To fix these issues, you can pre-process the videos using Mapillary Tools, before using the Desktop Uploader.

Mapillary Tools has a process function that creates a JSON array of objects (Image Description file) that describes metadata for each image or video. Users may edit the image description file before passing them to the upload command to remove them from the upload (or edit the GPS as they choose). For example;

# Remove images outside the bounding box 
mapillary_tools process MY_IMAGE_DIR | \
    ./ 5.9559,45.818,10.4921,47.8084  | \
    ./ > /tmp/mapillary_image_description.json

Whilst the snap-to function is temperamental with Google Maps data, it’s worth pointing out the Mapillary base map relies heavily on Open Street Map data, which is much richer in terms of “off-road” paths and is thus much more likely to yield better results.
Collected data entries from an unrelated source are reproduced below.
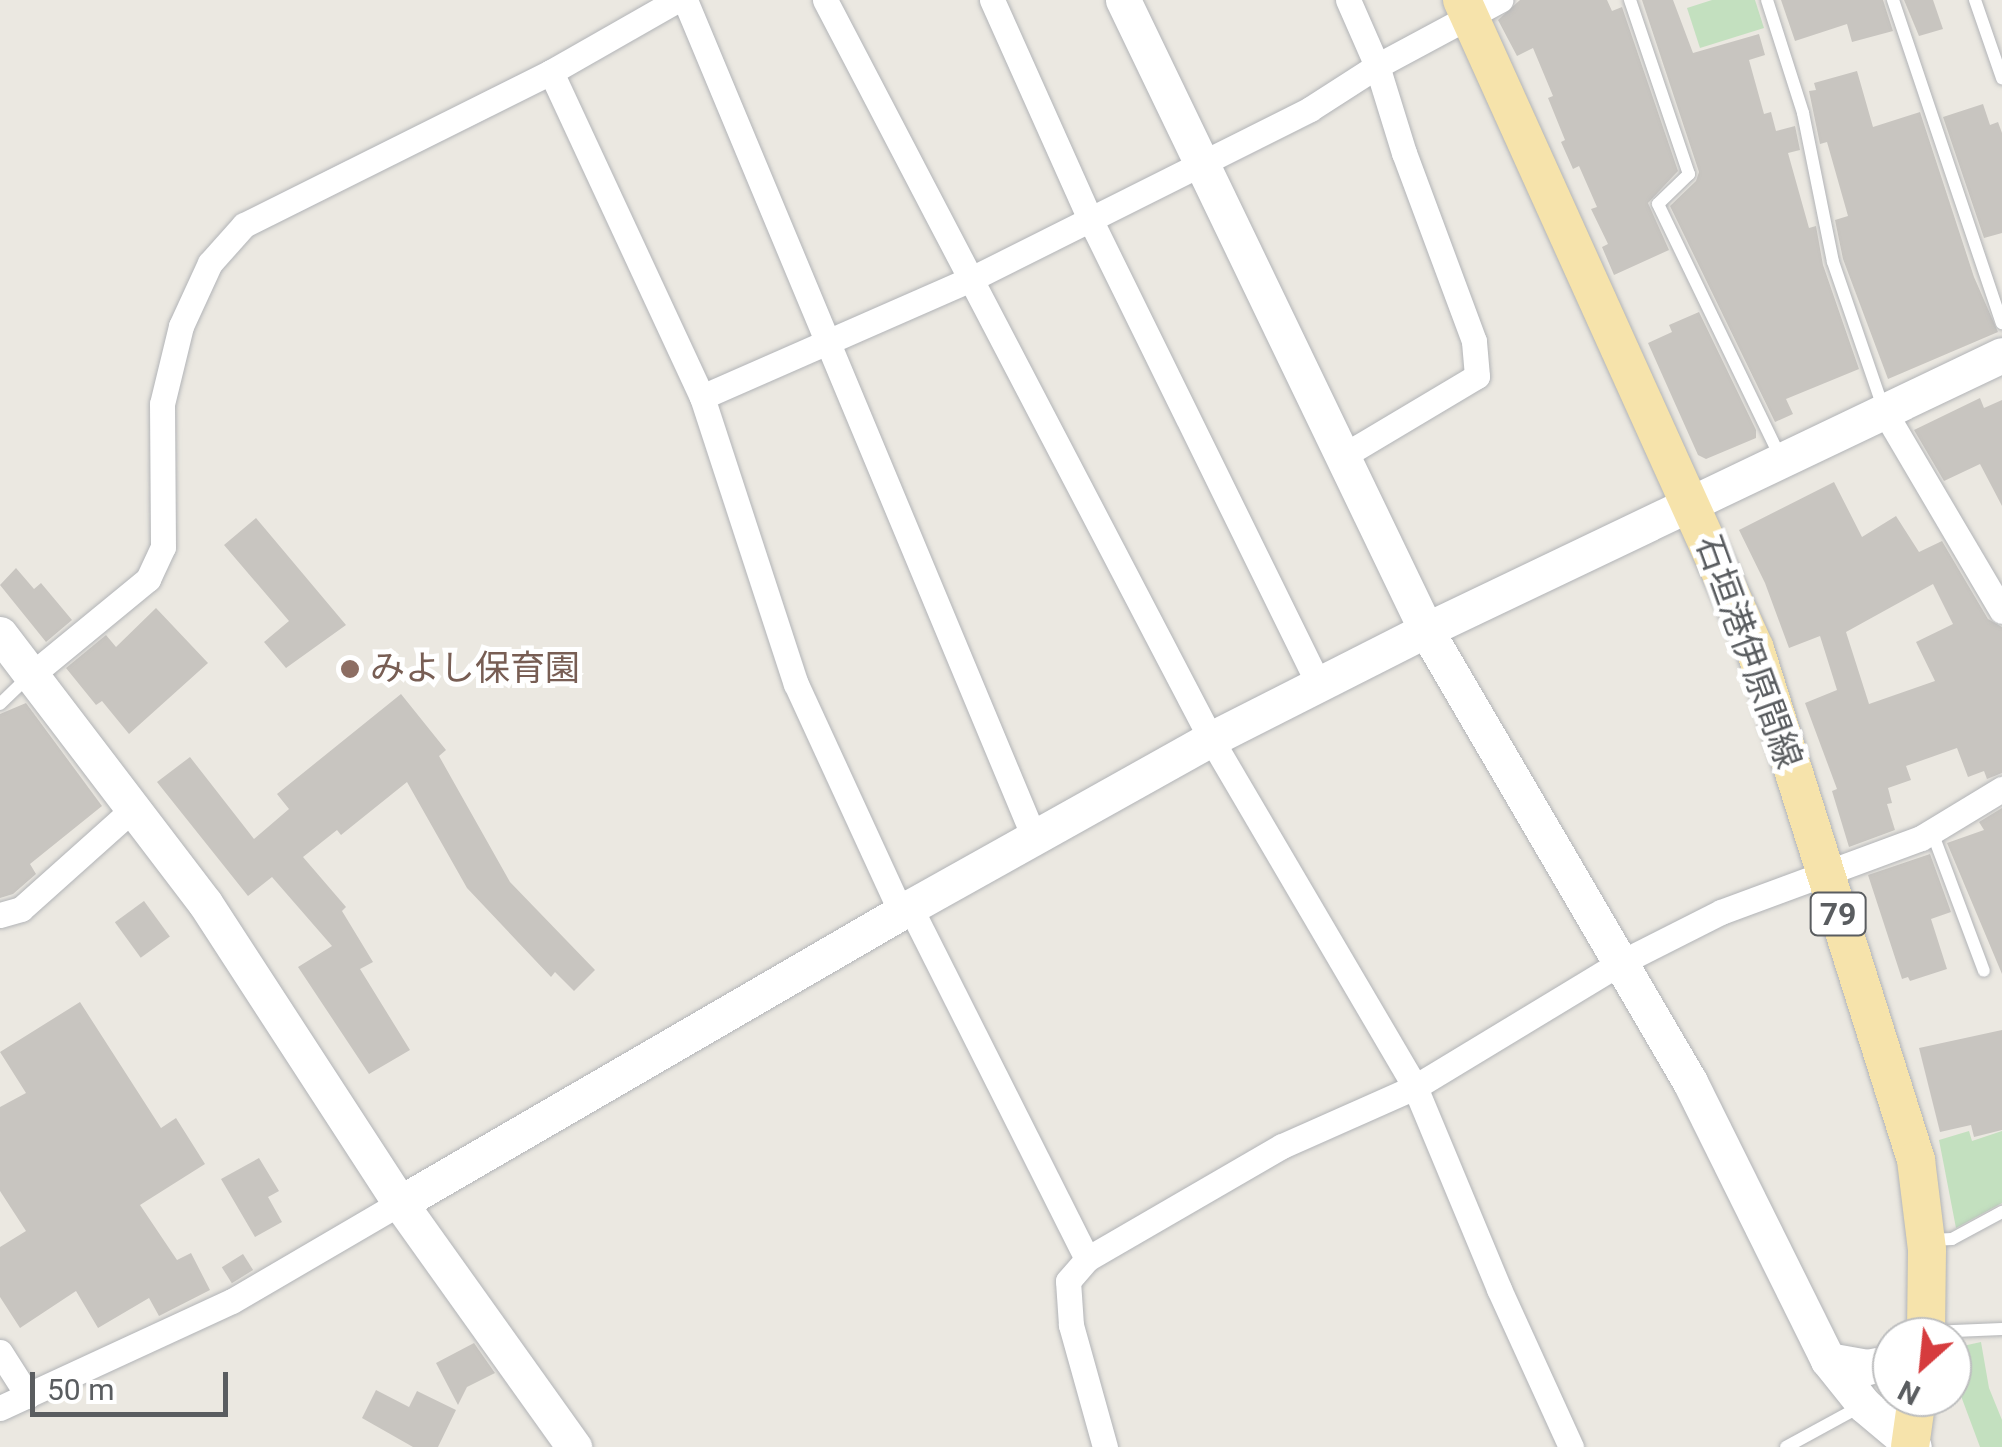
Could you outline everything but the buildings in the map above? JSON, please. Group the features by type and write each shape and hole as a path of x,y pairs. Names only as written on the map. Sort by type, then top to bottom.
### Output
{"main road":[{"name":"石垣港伊原間線","path":"1477,6 1755,649 1916,1160 1926,1240 1926,1317"},
{"path":"1911,1446 1915,1417"}],"street":[{"path":"30,676 148,579 163,547 162,404 181,326 210,264 244,225 551,72 677,0"},
{"path":"684,0 1034,837"},
{"path":"825,0 1212,739 1415,1087 1499,1289 1572,1447"},
{"path":"992,0 1090,220 1319,685"},
{"path":"1122,0 1426,630 1690,1082 1828,1360 1864,1405 1911,1446"},
{"path":"1344,456 1477,376 1474,341 1404,153 1377,66 1348,0"},
{"path":"702,397 973,278 1201,164 1310,109 1477,6"},
{"path":"551,72 702,397 796,684 906,909 1088,1259"},
{"path":"0,1408 232,1301 906,909 1212,739 1426,630 2002,355"},
{"path":"1884,411 2002,610"},
{"path":"0,634 205,903 400,1202 574,1447"},
{"path":"1105,1447 1071,1325 1068,1280 1088,1259 1282,1146 1415,1087 1620,963 1721,912 1932,832 2002,790"},
{"path":"0,914 21,909 133,809"},
{"path":"0,1352 28,1396"},
{"path":"1828,1360 1872,1366"}],"lane":[{"path":"1630,0 1689,174 1658,204 1782,461"},
{"path":"1766,0 1803,113 1832,262 1884,411"},
{"path":"1893,0 2002,323"},
{"path":"1975,0 2002,78"},
{"path":"0,704 30,676"},
{"path":"1932,832 1984,970"},
{"path":"1926,1240 1952,1239 2002,1212"},
{"path":"1972,1331 2002,1329"},
{"path":"1786,1447 1864,1405"}],"green space":[{"path":"1712,0 1755,0 1764,28 1700,48 1687,8"},
{"path":"1969,1131 1972,1141 2002,1131 2002,1203 1956,1228 1939,1140"},
{"path":"1981,1342 1989,1388 2002,1420 2002,1447 1980,1447 1969,1417 1972,1417 1972,1344"}],"place":[{"name":"みよし保育園","path":"350,669"}]}
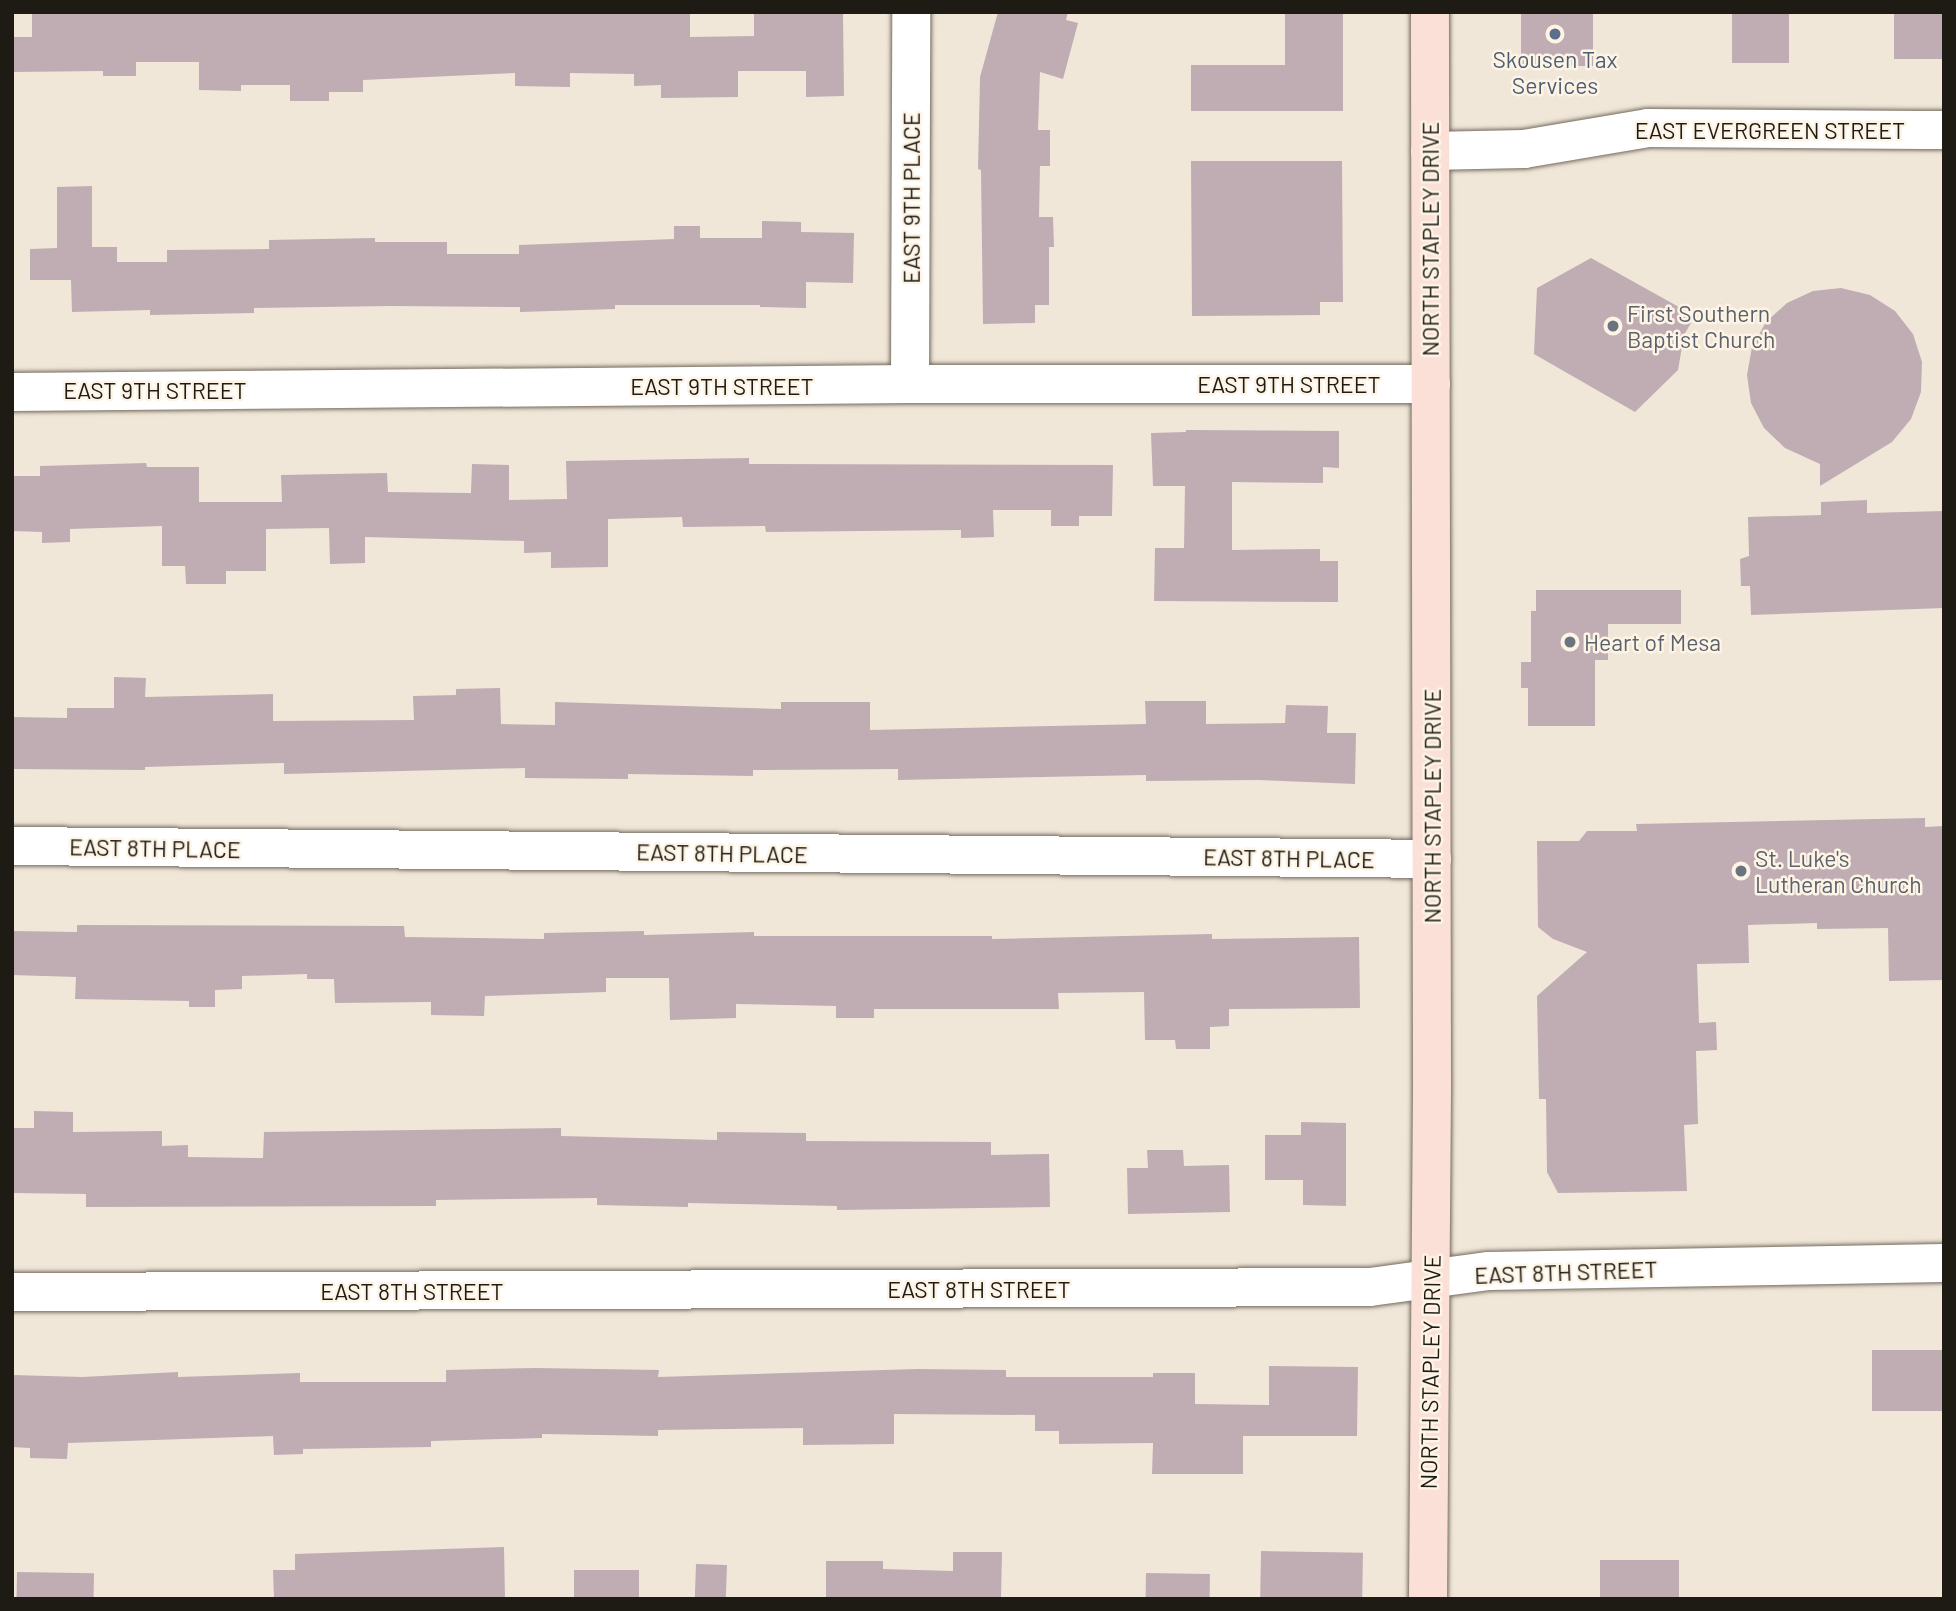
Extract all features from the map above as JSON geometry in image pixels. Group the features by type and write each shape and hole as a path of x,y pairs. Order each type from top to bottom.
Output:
{"main road":[{"name":"NORTH STAPLEY DRIVE","path":"1428,1599 1432,859 1430,12"}],"street":[{"name":"EAST 9TH PLACE","path":"910,384 911,12"},
{"name":"EAST EVERGREEN STREET","path":"1430,151 1524,149 1648,128 1944,130"},
{"name":"EAST 9TH STREET","path":"12,391 910,384 1431,384"},
{"name":"EAST 8TH PLACE","path":"12,846 1432,859"},
{"name":"EAST 8TH STREET","path":"12,1292 1370,1287 1489,1271 1944,1264"}],"building":[{"path":"32,12 690,12 690,37 754,36 754,12 843,12 844,96 806,97 806,71 738,71 738,97 661,98 661,85 634,86 634,74 570,73 570,87 515,86 515,73 363,80 363,92 329,92 329,101 290,101 290,85 241,85 241,91 199,90 199,62 136,62 136,76 103,76 103,71 12,72 12,37 32,37"},
{"path":"998,12 1068,12 1066,20 1078,23 1063,79 1040,72 1038,130 1050,130 1050,166 1040,166 1039,217 1053,217 1054,247 1049,247 1049,305 1035,305 1035,323 983,324 981,170 978,169 980,77"},
{"path":"1285,12 1343,12 1343,111 1191,111 1191,65 1285,65"},
{"name":"Skousen Tax Services","path":"1521,12 1593,12 1593,66 1521,66"},
{"path":"1732,12 1789,12 1789,63 1732,63"},
{"path":"1894,12 1944,12 1944,59 1894,59"},
{"path":"1191,161 1342,161 1343,302 1320,302 1320,315 1192,316"},
{"path":"92,186 92,247 117,247 117,262 167,262 167,250 269,249 269,240 375,238 375,242 447,242 447,254 519,254 519,245 674,239 674,226 700,226 700,238 762,238 762,221 801,222 801,232 854,233 853,283 806,282 806,308 760,305 615,305 615,309 520,312 520,307 390,306 254,308 254,313 150,315 150,310 72,312 71,280 30,280 30,249 57,248 57,187"},
{"name":"First Southern Baptist Church","path":"1591,258 1695,316 1684,335 1678,370 1635,412 1534,354 1537,288"},
{"path":"1841,288 1870,295 1895,311 1913,334 1922,362 1921,392 1911,419 1892,442 1820,486 1820,464 1785,448 1764,428 1751,403 1747,375 1752,347 1766,322 1787,303 1813,291"},
{"path":"1186,430 1339,431 1339,468 1323,467 1323,483 1232,482 1232,550 1320,549 1320,561 1338,561 1338,602 1154,601 1155,548 1184,548 1185,486 1153,486 1151,433"},
{"path":"749,458 749,464 1113,465 1112,516 1079,516 1079,526 1051,526 1051,510 993,510 994,537 961,538 961,530 766,532 765,526 683,527 682,517 608,519 608,567 551,568 551,552 524,553 524,541 365,537 365,563 330,564 329,528 266,529 266,571 226,571 226,584 186,584 185,566 162,566 162,526 70,529 70,542 42,543 42,532 12,531 12,476 40,476 40,466 146,463 147,467 199,467 199,502 282,502 281,475 387,473 388,492 471,493 472,464 509,465 509,500 567,499 566,461"},
{"path":"1867,500 1867,513 1944,511 1944,608 1751,615 1750,586 1741,586 1740,559 1749,556 1748,517 1821,515 1821,502"},
{"name":"Heart of Mesa","path":"1536,590 1681,590 1681,624 1608,624 1608,660 1595,660 1595,726 1528,726 1528,688 1521,688 1521,662 1531,662 1531,611 1536,611"},
{"path":"114,677 146,678 145,697 273,694 273,721 414,720 413,696 456,695 456,689 500,688 501,724 555,725 555,702 781,709 781,702 870,702 870,730 1146,724 1145,701 1206,701 1206,724 1285,723 1286,705 1328,706 1327,733 1356,733 1355,784 1259,780 1146,781 1146,775 898,780 898,769 753,770 753,776 628,774 628,779 525,778 525,768 284,774 284,763 145,767 145,770 12,769 12,717 67,718 67,708 114,708"},
{"path":"1925,818 1925,827 1944,826 1944,980 1889,981 1888,928 1817,929 1817,923 1748,925 1749,963 1697,964 1699,1023 1716,1022 1717,1050 1696,1051 1698,1124 1684,1125 1687,1191 1558,1193 1547,1172 1546,1099 1539,1099 1537,996 1587,952 1553,939 1538,927 1537,841 1579,841 1587,831 1637,831 1636,824"},
{"path":"77,925 404,926 405,937 544,939 544,933 644,931 644,935 754,932 754,936 992,936 992,939 1212,934 1212,939 1359,937 1360,1008 1229,1009 1229,1026 1210,1027 1210,1049 1176,1049 1175,1040 1145,1040 1144,992 1058,993 1059,1009 874,1009 874,1018 836,1018 836,1006 736,1004 736,1018 670,1020 669,978 606,978 606,992 485,996 484,1016 431,1015 431,1002 335,1003 334,979 307,979 307,974 242,976 242,989 215,990 215,1007 189,1007 189,1001 75,999 76,977 12,975 12,931 77,932"},
{"path":"34,1111 73,1112 73,1132 162,1131 162,1146 188,1145 188,1157 263,1158 264,1132 561,1128 561,1136 717,1140 717,1132 806,1133 806,1141 991,1142 991,1155 1049,1154 1050,1207 837,1210 837,1206 688,1203 688,1207 597,1205 597,1198 436,1200 436,1206 86,1207 86,1194 12,1193 12,1128 34,1128"},
{"path":"1301,1122 1346,1123 1346,1206 1303,1205 1303,1180 1265,1180 1265,1135 1301,1135"},
{"path":"1147,1150 1183,1150 1184,1166 1229,1165 1230,1212 1128,1214 1127,1168 1148,1168"},
{"path":"1872,1350 1944,1350 1944,1411 1872,1411"},
{"path":"1269,1366 1358,1367 1357,1436 1243,1436 1243,1474 1152,1474 1153,1443 1059,1444 1059,1431 1035,1431 1035,1415 894,1414 894,1444 803,1445 803,1428 658,1430 658,1436 542,1434 542,1438 431,1441 431,1447 303,1449 303,1454 274,1455 273,1436 68,1443 67,1459 30,1458 30,1448 12,1447 12,1375 82,1377 178,1372 178,1377 300,1373 300,1382 446,1382 446,1370 536,1368 659,1370 658,1377 917,1369 1006,1370 1006,1377 1153,1377 1153,1373 1195,1373 1195,1404 1269,1405"},
{"path":"504,1547 505,1599 274,1599 273,1570 295,1570 295,1554"},
{"path":"1261,1551 1363,1553 1362,1599 1260,1599"},
{"path":"953,1552 1002,1552 1001,1599 826,1599 826,1561 883,1561 883,1569 953,1571"},
{"path":"1600,1560 1679,1560 1679,1599 1600,1599"},
{"path":"696,1564 727,1565 726,1599 695,1599"},
{"path":"574,1570 639,1570 639,1599 574,1599"},
{"path":"17,1572 94,1573 94,1599 17,1599"},
{"path":"1146,1573 1210,1574 1210,1599 1146,1599"}],"place":[{"name":"Skousen Tax Services","path":"1555,34"},
{"name":"First Southern Baptist Church","path":"1613,326"},
{"name":"Heart of Mesa","path":"1570,642"},
{"name":"St. Luke's Lutheran Church","path":"1741,871"}]}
The second difference is that Mapillary has a distinct concept of sequences where each sequence is unique to a user.

Mapillary breaks long uploads (where more than 500 images exist) into multiple sequences. Google simply maps individual images, and connects them to nearby images on Street View, regardless of who uploaded them. This can be seen in the responses of the GET Photo Street View Publish endpoint;

  "connections": [
      object (Connection)

What I’ve learned from this exercise

Both approaches offer there own advantages and trade-offs as a result. In the design of our uploader and web app, we’ve decided to take inspiration from both Google and Facebook;

  • Doing some basic pre-processing locally in a desktop app reduces the load server side (thus reducing costs). However, we’re aware supporting a desktop app is much harder than a web app.
  • Image uploads should be allowed because many people still shoot in timelapse mode.
  • Adding the ability to pre-process images or videos before mapping would be highly valuable. If it was possible to poor quality images, remove noisy images, smooth images to fit the line, or add a snap-to path function (using OSM date) with the ability to approve or reject the snapped edits, the final published data will be much more accurate and also give users more control (the assumption being they are motivated to accurately map images)
  • The concept of sequences in Mapillary is constraining. It’s useful to keep track of images that belong to the same upload as a sequence, but Google’s approach of linking images using connections based on proximity to each other allows for a more fluid user experience when moving between images.

Hopefully we can incorporate these ideas into our own uploader soon!